21 November 2011

German bricklayer, 1928

I thought the wooden collar he uses on his shoulders to transport the bricks was called a "hod," but apparently that term is used for a different device:
A brick hod is a three-sided box for carrying bricks or other construction materials, often mortar. It bears a long handle and is carried over the shoulder. A hod is usually long enough to accept 4 bricks on their side, however, by arranging the bricks in a chevron fashion, the number of bricks that may be carried is only limited to the weight the labourer can bear and the unwieldiness of that load. Typically 10-12 bricks might be carried.
I suppose his collar device has/had a name as well.

The top image is from a gallery of photos of Germans by August Sander, posted at Fantomatik.

Addendum:  Skipweasel noted that the brickworker's shoulder support is very similar to a milkmaid's "yoke":
Photo source.


  1. I've never seen that sort of device before. I wonder how he loaded and unloaded it? Maybe a second person is required. I'd guess he's not a bricklayer himself, but a bricklayer's labourer.
    The second picture, too, makes me think of how easy we have it these days. I pass a busy building-site every day on the way to work, a hyraulic loader lifts pallets of bricks up to the scaffolding where the bricklayers are working, unlike in the days of the picture, when a bricklayer brought his own labourer on site, the bricklayer was paid according to the number of bricks laid in a day, and he then paid his labourer out of that money. The labourer had to carry bricks faster than the bricklayer could lay them, and also mix mortar, and carry it in buckets to the job, and if the bricklayer was ever kept waiting for materials, the labourer would suffer.
    They must have been significantly fitter than the average worker today. No mechanical aids, just shovels and hods.
    They probably walked several miles to work and back, and, I'd guess, smoked incessantly.

  2. I remember three of us unloading 15,000 bricks from a lorry, once. Hot they were, not long from the brickyard, but they'd run out of pallets. Didn't have any fingerprints for a week or so.

    Of course, you could do it like this bloke...

    But this one...
    http://www.youtube.com/watch?v=QGj-KkjwXJY just seems inefficient.

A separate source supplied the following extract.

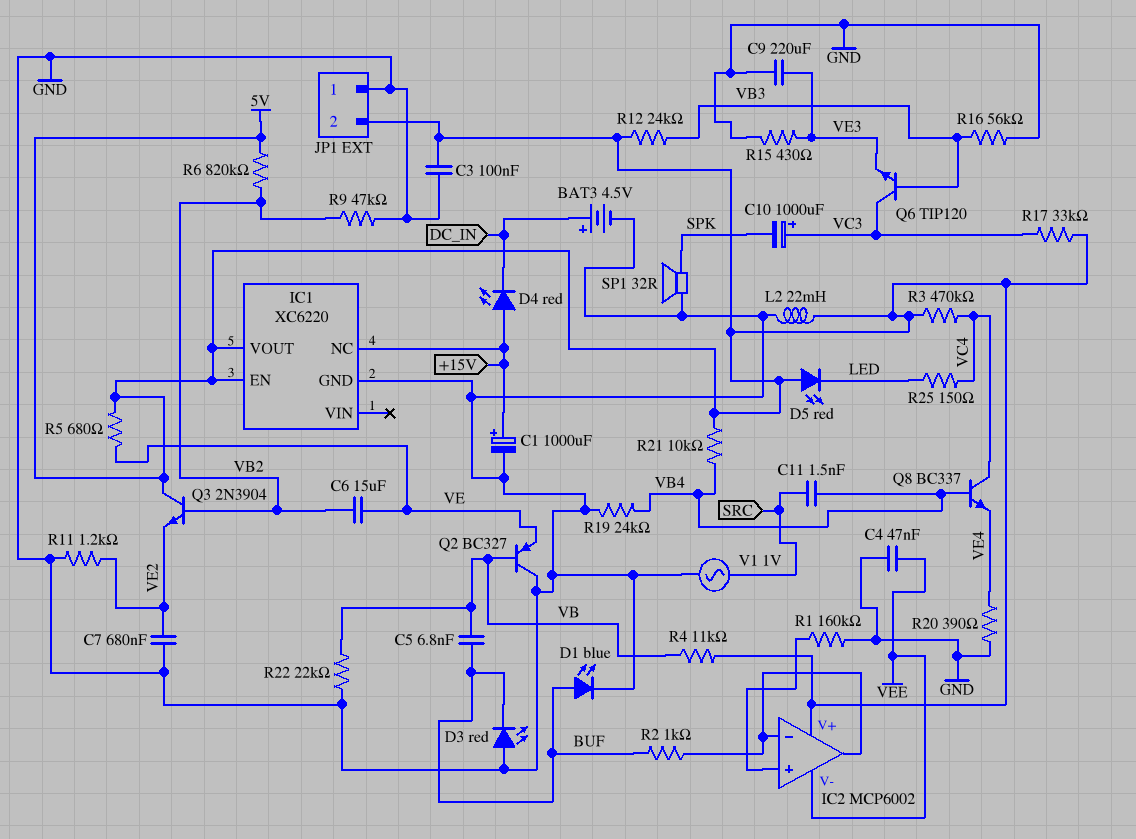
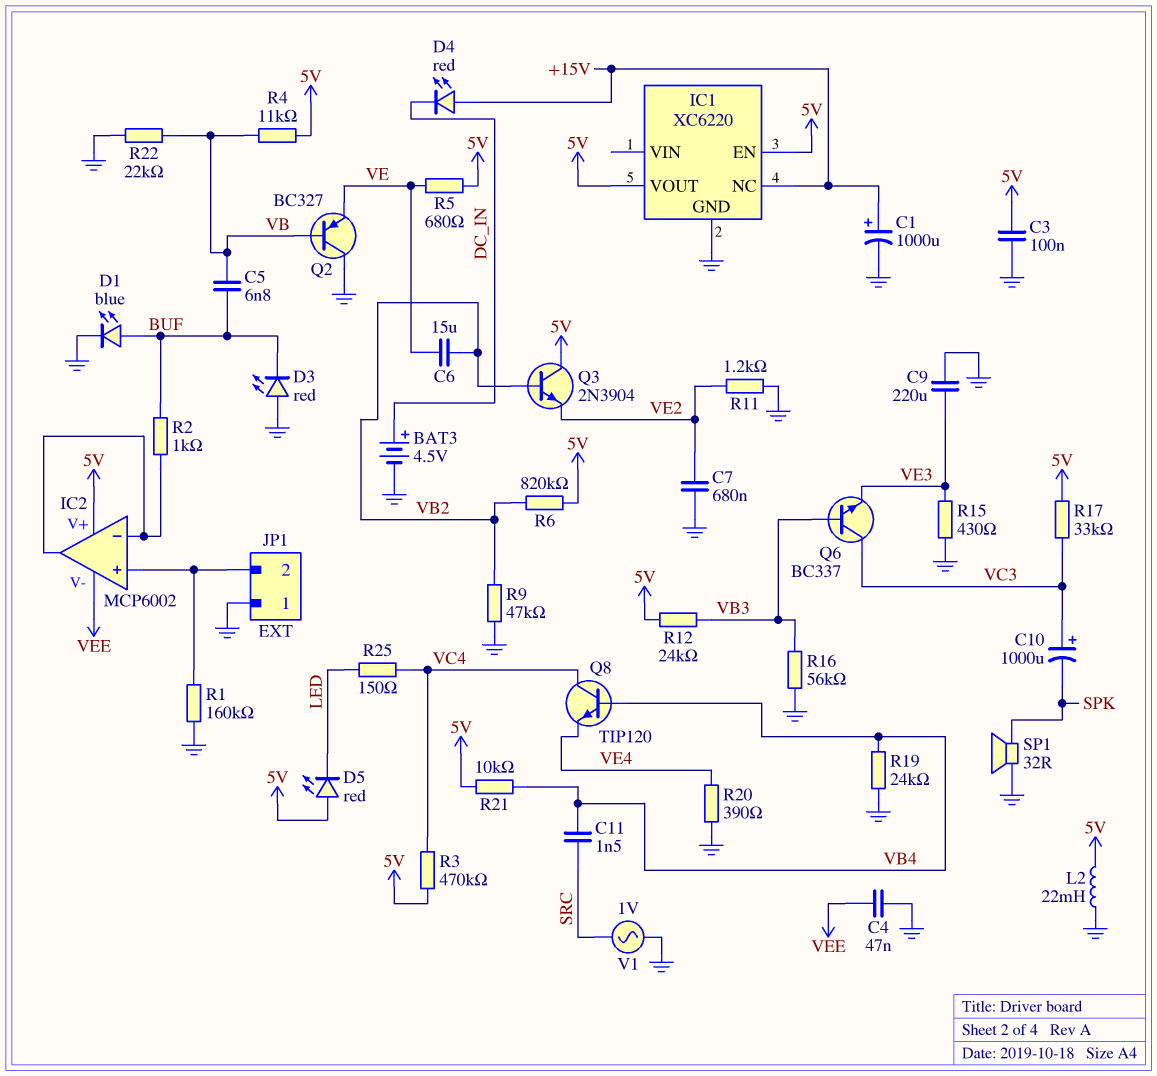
JP1 pin 2: 5V -> IC2/in+
Q6: NPN TIP120 (B VB3, C VC3, E VE3) -> NPN BC337 (B VB3, C VC3, E VE3)
Q8: NPN BC337 (B VB4, C VC4, E VE4) -> NPN TIP120 (B VB4, C VC4, E VE4)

  3. I had forgotten all about that first video, Skip. Posted it about three years ago, but it's worth a repost tomorrow.


  4. I'd call that thing over his shoulders a yoke.

  5. On a side note, those two guys in the bottom picture look like identical twins.

  6. @Skip - it does have the same general shape as a yoke that would go over the shoulders of an ox or other draft animal.

    But I just tried to search brick + yoke without any success.

    (It may not have a name)

  7. Tim Finnegan lived in Walken Street,
    A gentle Irishman - mighty odd.
    He'd a beautiful brogue so rich and sweet,
    And to rise in the world, he carried a hod.

    That's the first and only non-dictionary use of "hod" I'd heard until today.

  8. Pretty off topic: the top picture reminds me of those cardboard cutouts of different bodies where you pop your head through

  9. Excellent, Skip. I've added that photo to the post.


  10. Or you could handle them like this...

    That attitude seems to go along with the quality of the brickwork behind.